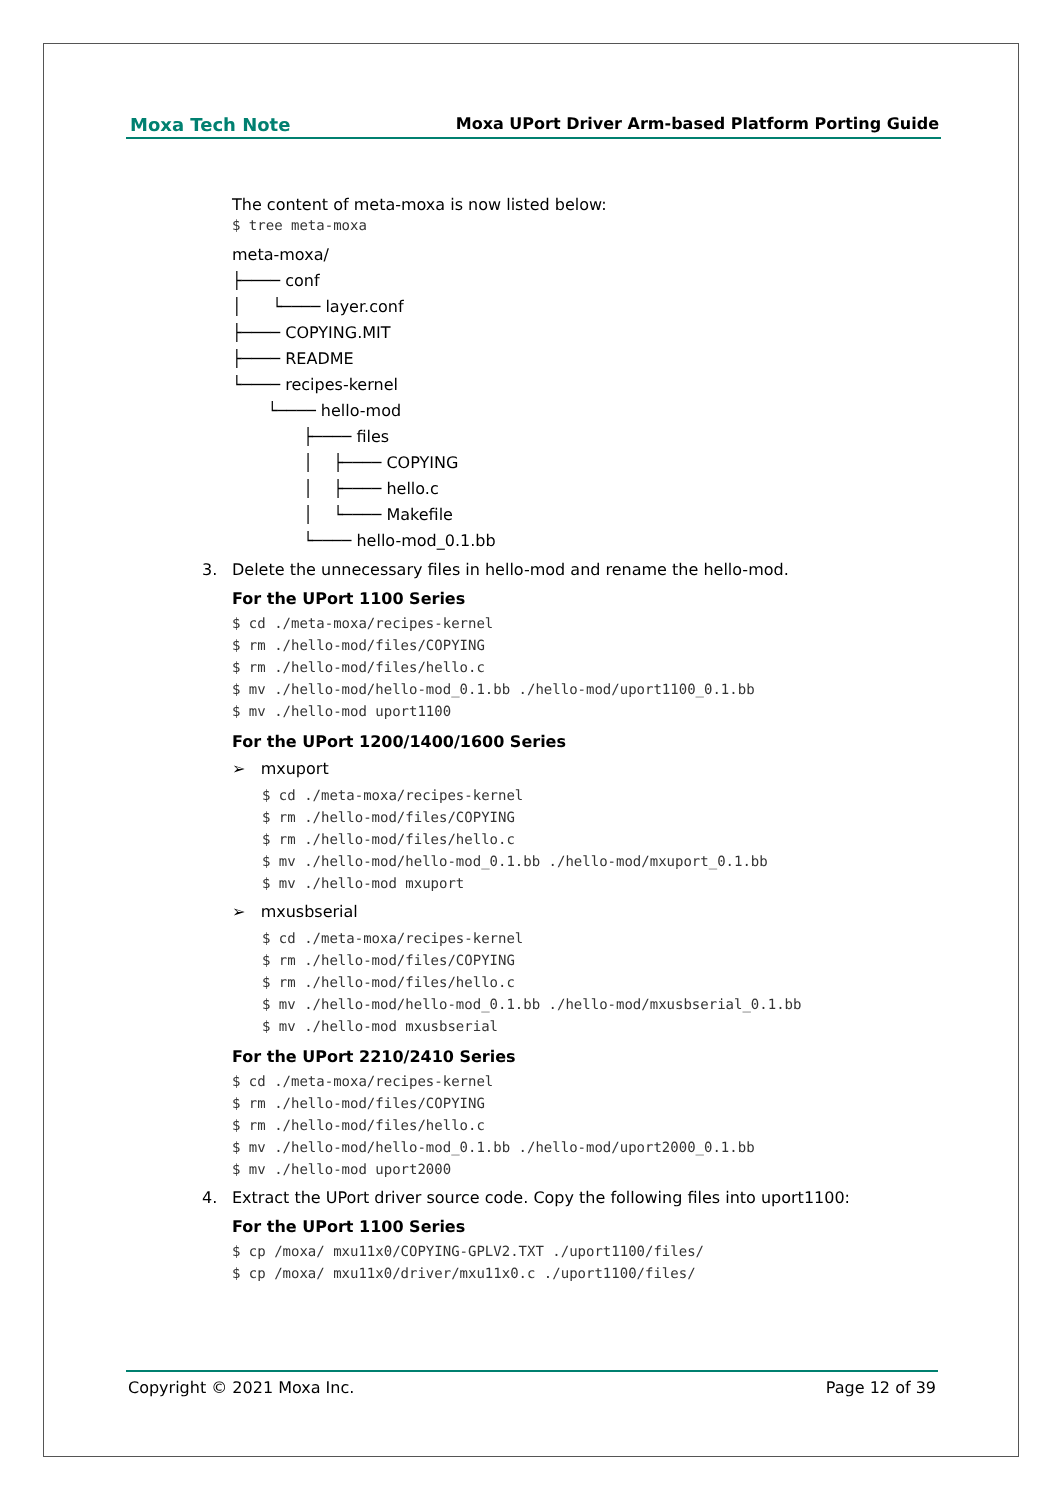Moxa Tech Note Moxa UPort Driver Arm-based Platform Porting Guide
The content of meta-moxa is now listed below:
$ tree meta-moxa
meta-moxa/ ├──── conf │ └──── layer.conf ├──── COPYING.MIT ├──── README └──── recipes-kernel └──── hello-mod ├──── files │ ├──── COPYING │ ├──── hello.c │ └──── Makefile └──── hello-mod_0.1.bb
3. Delete the unnecessary files in hello-mod and rename the hello-mod.
For the UPort 1100 Series
$ cd ./meta-moxa/recipes-kernel
$ rm ./hello-mod/files/COPYING
$ rm ./hello-mod/files/hello.c
$ mv ./hello-mod/hello-mod_0.1.bb ./hello-mod/uport1100_0.1.bb
$ mv ./hello-mod uport1100
For the UPort 1200/1400/1600 Series
➢ mxuport
$ cd ./meta-moxa/recipes-kernel
$ rm ./hello-mod/files/COPYING
$ rm ./hello-mod/files/hello.c
$ mv ./hello-mod/hello-mod_0.1.bb ./hello-mod/mxuport_0.1.bb
$ mv ./hello-mod mxuport
➢ mxusbserial
$ cd ./meta-moxa/recipes-kernel
$ rm ./hello-mod/files/COPYING
$ rm ./hello-mod/files/hello.c
$ mv ./hello-mod/hello-mod_0.1.bb ./hello-mod/mxusbserial_0.1.bb
$ mv ./hello-mod mxusbserial
For the UPort 2210/2410 Series
$ cd ./meta-moxa/recipes-kernel
$ rm ./hello-mod/files/COPYING
$ rm ./hello-mod/files/hello.c
$ mv ./hello-mod/hello-mod_0.1.bb ./hello-mod/uport2000_0.1.bb
$ mv ./hello-mod uport2000
4. Extract the UPort driver source code. Copy the following files into uport1100:
For the UPort 1100 Series
$ cp /moxa/ mxu11x0/COPYING-GPLV2.TXT ./uport1100/files/
$ cp /moxa/ mxu11x0/driver/mxu11x0.c ./uport1100/files/
Copyright © 2021 Moxa Inc. Page 12 of 39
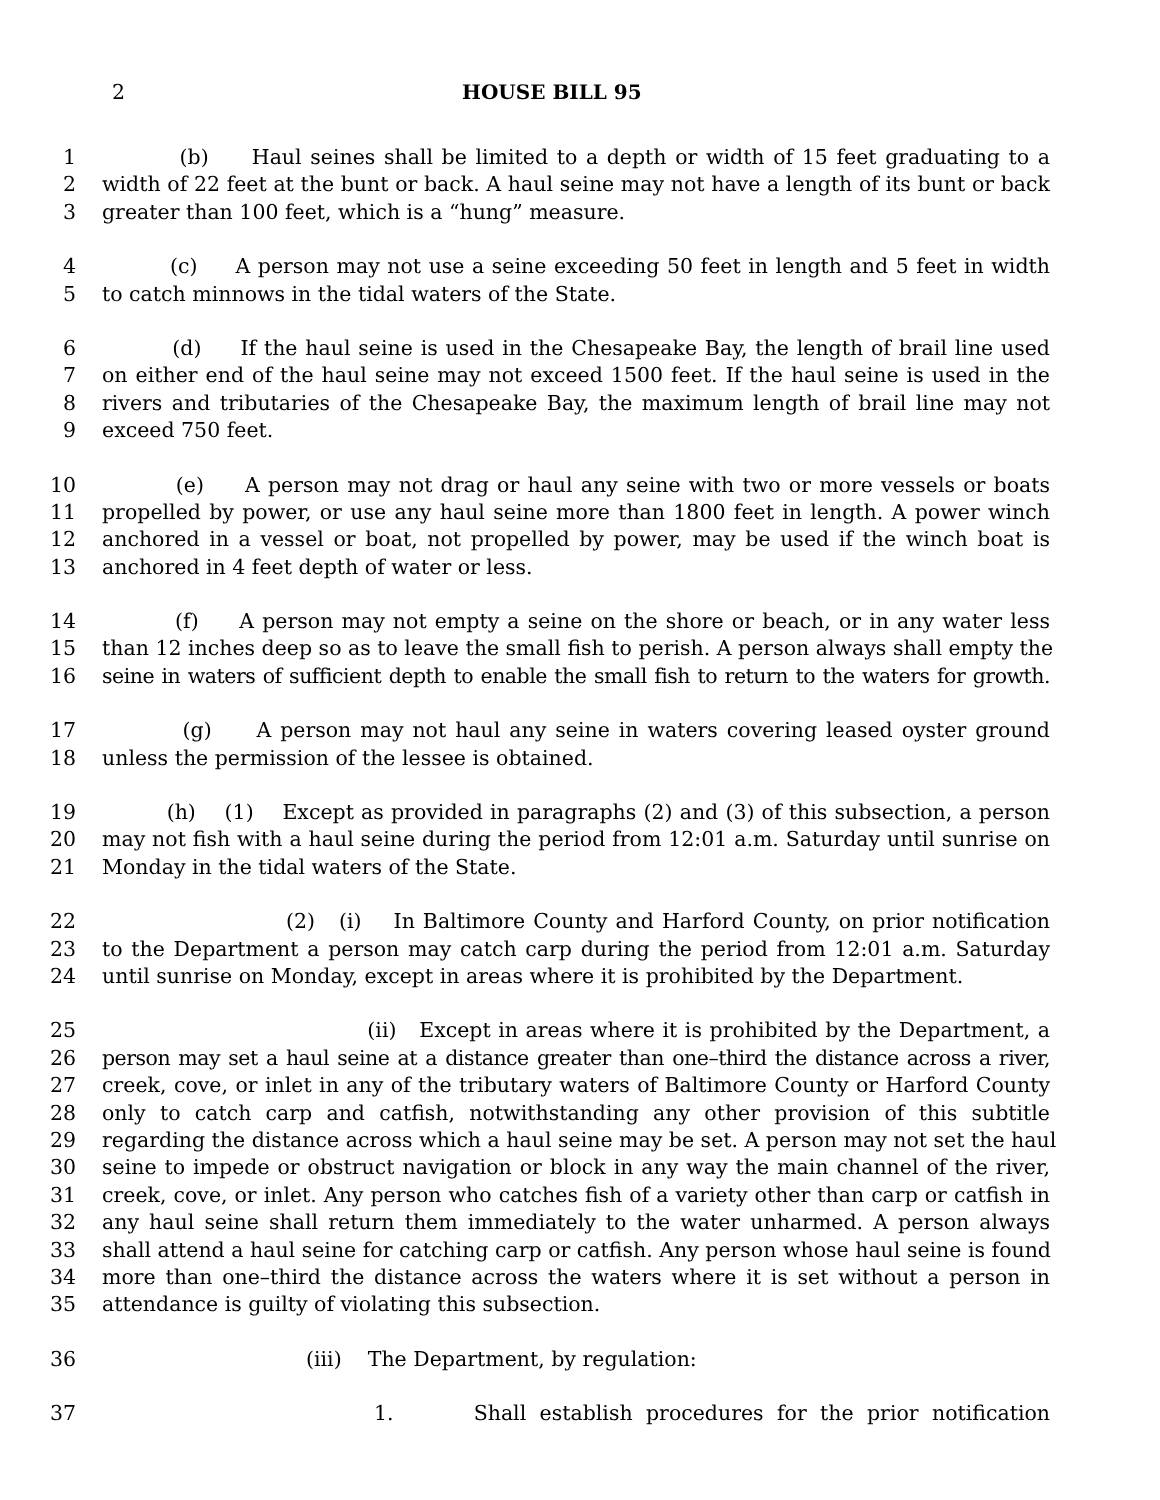2 HOUSE BILL 95
1 (b) Haul seines shall be limited to a depth or width of 15 feet graduating to a
2 width of 22 feet at the bunt or back. A haul seine may not have a length of its bunt or back
3 greater than 100 feet, which is a “hung” measure.
4 (c) A person may not use a seine exceeding 50 feet in length and 5 feet in width
5 to catch minnows in the tidal waters of the State.
6 (d) If the haul seine is used in the Chesapeake Bay, the length of brail line used
7 on either end of the haul seine may not exceed 1500 feet. If the haul seine is used in the
8 rivers and tributaries of the Chesapeake Bay, the maximum length of brail line may not
9 exceed 750 feet.
10 (e) A person may not drag or haul any seine with two or more vessels or boats
11 propelled by power, or use any haul seine more than 1800 feet in length. A power winch
12 anchored in a vessel or boat, not propelled by power, may be used if the winch boat is
13 anchored in 4 feet depth of water or less.
14 (f) A person may not empty a seine on the shore or beach, or in any water less
15 than 12 inches deep so as to leave the small fish to perish. A person always shall empty the
16 seine in waters of sufficient depth to enable the small fish to return to the waters for growth.
17 (g) A person may not haul any seine in waters covering leased oyster ground
18 unless the permission of the lessee is obtained.
19 (h) (1) Except as provided in paragraphs (2) and (3) of this subsection, a person
20 may not fish with a haul seine during the period from 12:01 a.m. Saturday until sunrise on
21 Monday in the tidal waters of the State.
22 (2) (i) In Baltimore County and Harford County, on prior notification
23 to the Department a person may catch carp during the period from 12:01 a.m. Saturday
24 until sunrise on Monday, except in areas where it is prohibited by the Department.
25 (ii) Except in areas where it is prohibited by the Department, a
26 person may set a haul seine at a distance greater than one–third the distance across a river,
27 creek, cove, or inlet in any of the tributary waters of Baltimore County or Harford County
28 only to catch carp and catfish, notwithstanding any other provision of this subtitle
29 regarding the distance across which a haul seine may be set. A person may not set the haul
30 seine to impede or obstruct navigation or block in any way the main channel of the river,
31 creek, cove, or inlet. Any person who catches fish of a variety other than carp or catfish in
32 any haul seine shall return them immediately to the water unharmed. A person always
33 shall attend a haul seine for catching carp or catfish. Any person whose haul seine is found
34 more than one–third the distance across the waters where it is set without a person in
35 attendance is guilty of violating this subsection.
36 (iii) The Department, by regulation:
37 1. Shall establish procedures for the prior notification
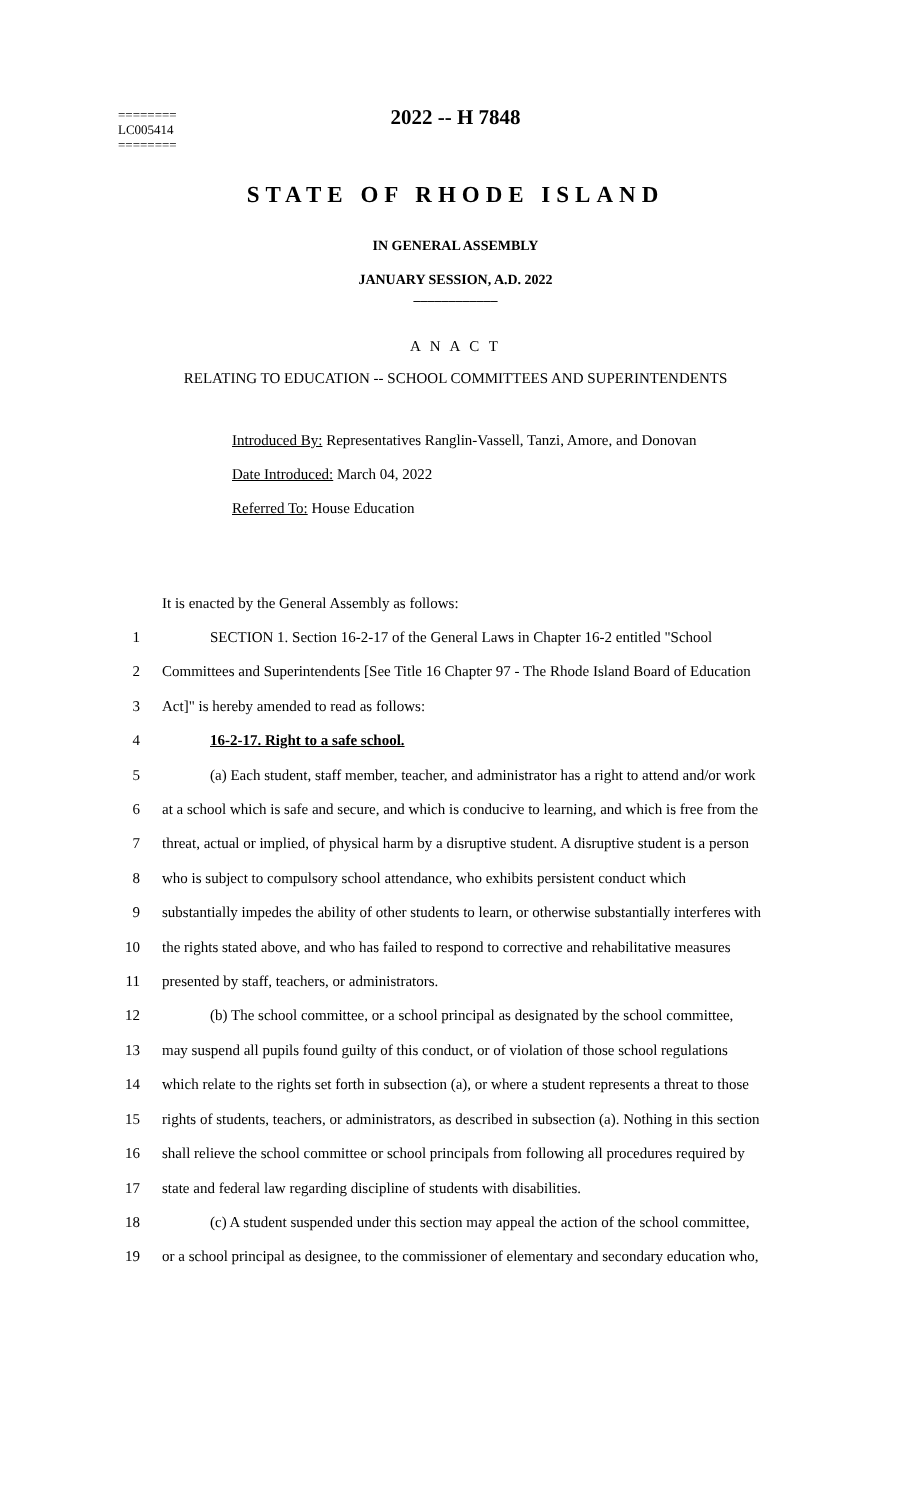========
LC005414
========
2022 -- H 7848
STATE OF RHODE ISLAND
IN GENERAL ASSEMBLY
JANUARY SESSION, A.D. 2022
____________
A N A C T
RELATING TO EDUCATION -- SCHOOL COMMITTEES AND SUPERINTENDENTS
Introduced By: Representatives Ranglin-Vassell, Tanzi, Amore, and Donovan
Date Introduced: March 04, 2022
Referred To: House Education
It is enacted by the General Assembly as follows:
1 SECTION 1. Section 16-2-17 of the General Laws in Chapter 16-2 entitled "School
2 Committees and Superintendents [See Title 16 Chapter 97 - The Rhode Island Board of Education
3 Act]" is hereby amended to read as follows:
4 16-2-17. Right to a safe school.
5 (a) Each student, staff member, teacher, and administrator has a right to attend and/or work
6 at a school which is safe and secure, and which is conducive to learning, and which is free from the
7 threat, actual or implied, of physical harm by a disruptive student. A disruptive student is a person
8 who is subject to compulsory school attendance, who exhibits persistent conduct which
9 substantially impedes the ability of other students to learn, or otherwise substantially interferes with
10 the rights stated above, and who has failed to respond to corrective and rehabilitative measures
11 presented by staff, teachers, or administrators.
12 (b) The school committee, or a school principal as designated by the school committee,
13 may suspend all pupils found guilty of this conduct, or of violation of those school regulations
14 which relate to the rights set forth in subsection (a), or where a student represents a threat to those
15 rights of students, teachers, or administrators, as described in subsection (a). Nothing in this section
16 shall relieve the school committee or school principals from following all procedures required by
17 state and federal law regarding discipline of students with disabilities.
18 (c) A student suspended under this section may appeal the action of the school committee,
19 or a school principal as designee, to the commissioner of elementary and secondary education who,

Problem description: Print every line above exactly. Leave the pictures out.

Solution for this exercise:
Moxa Tech Note Moxa UPort Driver Arm-based Platform Porting Guide
The content of meta-moxa is now listed below:
$ tree meta-moxa
meta-moxa/ ├──── conf │ └──── layer.conf ├──── COPYING.MIT ├──── README └──── recipes-kernel └──── hello-mod ├──── files │ ├──── COPYING │ ├──── hello.c │ └──── Makefile └──── hello-mod_0.1.bb
3. Delete the unnecessary files in hello-mod and rename the hello-mod.
For the UPort 1100 Series
$ cd ./meta-moxa/recipes-kernel
$ rm ./hello-mod/files/COPYING
$ rm ./hello-mod/files/hello.c
$ mv ./hello-mod/hello-mod_0.1.bb ./hello-mod/uport1100_0.1.bb
$ mv ./hello-mod uport1100
For the UPort 1200/1400/1600 Series
➢ mxuport
$ cd ./meta-moxa/recipes-kernel
$ rm ./hello-mod/files/COPYING
$ rm ./hello-mod/files/hello.c
$ mv ./hello-mod/hello-mod_0.1.bb ./hello-mod/mxuport_0.1.bb
$ mv ./hello-mod mxuport
➢ mxusbserial
$ cd ./meta-moxa/recipes-kernel
$ rm ./hello-mod/files/COPYING
$ rm ./hello-mod/files/hello.c
$ mv ./hello-mod/hello-mod_0.1.bb ./hello-mod/mxusbserial_0.1.bb
$ mv ./hello-mod mxusbserial
For the UPort 2210/2410 Series
$ cd ./meta-moxa/recipes-kernel
$ rm ./hello-mod/files/COPYING
$ rm ./hello-mod/files/hello.c
$ mv ./hello-mod/hello-mod_0.1.bb ./hello-mod/uport2000_0.1.bb
$ mv ./hello-mod uport2000
4. Extract the UPort driver source code. Copy the following files into uport1100:
For the UPort 1100 Series
$ cp /moxa/ mxu11x0/COPYING-GPLV2.TXT ./uport1100/files/
$ cp /moxa/ mxu11x0/driver/mxu11x0.c ./uport1100/files/
Copyright © 2021 Moxa Inc. Page 12 of 39
2 HOUSE BILL 95
1 (b) Haul seines shall be limited to a depth or width of 15 feet graduating to a
2 width of 22 feet at the bunt or back. A haul seine may not have a length of its bunt or back
3 greater than 100 feet, which is a “hung” measure.
4 (c) A person may not use a seine exceeding 50 feet in length and 5 feet in width
5 to catch minnows in the tidal waters of the State.
6 (d) If the haul seine is used in the Chesapeake Bay, the length of brail line used
7 on either end of the haul seine may not exceed 1500 feet. If the haul seine is used in the
8 rivers and tributaries of the Chesapeake Bay, the maximum length of brail line may not
9 exceed 750 feet.
10 (e) A person may not drag or haul any seine with two or more vessels or boats
11 propelled by power, or use any haul seine more than 1800 feet in length. A power winch
12 anchored in a vessel or boat, not propelled by power, may be used if the winch boat is
13 anchored in 4 feet depth of water or less.
14 (f) A person may not empty a seine on the shore or beach, or in any water less
15 than 12 inches deep so as to leave the small fish to perish. A person always shall empty the
16 seine in waters of sufficient depth to enable the small fish to return to the waters for growth.
17 (g) A person may not haul any seine in waters covering leased oyster ground
18 unless the permission of the lessee is obtained.
19 (h) (1) Except as provided in paragraphs (2) and (3) of this subsection, a person
20 may not fish with a haul seine during the period from 12:01 a.m. Saturday until sunrise on
21 Monday in the tidal waters of the State.
22 (2) (i) In Baltimore County and Harford County, on prior notification
23 to the Department a person may catch carp during the period from 12:01 a.m. Saturday
24 until sunrise on Monday, except in areas where it is prohibited by the Department.
25 (ii) Except in areas where it is prohibited by the Department, a
26 person may set a haul seine at a distance greater than one–third the distance across a river,
27 creek, cove, or inlet in any of the tributary waters of Baltimore County or Harford County
28 only to catch carp and catfish, notwithstanding any other provision of this subtitle
29 regarding the distance across which a haul seine may be set. A person may not set the haul
30 seine to impede or obstruct navigation or block in any way the main channel of the river,
31 creek, cove, or inlet. Any person who catches fish of a variety other than carp or catfish in
32 any haul seine shall return them immediately to the water unharmed. A person always
33 shall attend a haul seine for catching carp or catfish. Any person whose haul seine is found
34 more than one–third the distance across the waters where it is set without a person in
35 attendance is guilty of violating this subsection.
36 (iii) The Department, by regulation:
37 1. Shall establish procedures for the prior notification
========
LC005414
========
2022 -- H 7848
STATE OF RHODE ISLAND
IN GENERAL ASSEMBLY
JANUARY SESSION, A.D. 2022
____________
A N A C T
RELATING TO EDUCATION -- SCHOOL COMMITTEES AND SUPERINTENDENTS
Introduced By: Representatives Ranglin-Vassell, Tanzi, Amore, and Donovan
Date Introduced: March 04, 2022
Referred To: House Education
It is enacted by the General Assembly as follows:
1 SECTION 1. Section 16-2-17 of the General Laws in Chapter 16-2 entitled "School
2 Committees and Superintendents [See Title 16 Chapter 97 - The Rhode Island Board of Education
3 Act]" is hereby amended to read as follows:
4 16-2-17. Right to a safe school.
5 (a) Each student, staff member, teacher, and administrator has a right to attend and/or work
6 at a school which is safe and secure, and which is conducive to learning, and which is free from the
7 threat, actual or implied, of physical harm by a disruptive student. A disruptive student is a person
8 who is subject to compulsory school attendance, who exhibits persistent conduct which
9 substantially impedes the ability of other students to learn, or otherwise substantially interferes with
10 the rights stated above, and who has failed to respond to corrective and rehabilitative measures
11 presented by staff, teachers, or administrators.
12 (b) The school committee, or a school principal as designated by the school committee,
13 may suspend all pupils found guilty of this conduct, or of violation of those school regulations
14 which relate to the rights set forth in subsection (a), or where a student represents a threat to those
15 rights of students, teachers, or administrators, as described in subsection (a). Nothing in this section
16 shall relieve the school committee or school principals from following all procedures required by
17 state and federal law regarding discipline of students with disabilities.
18 (c) A student suspended under this section may appeal the action of the school committee,
19 or a school principal as designee, to the commissioner of elementary and secondary education who,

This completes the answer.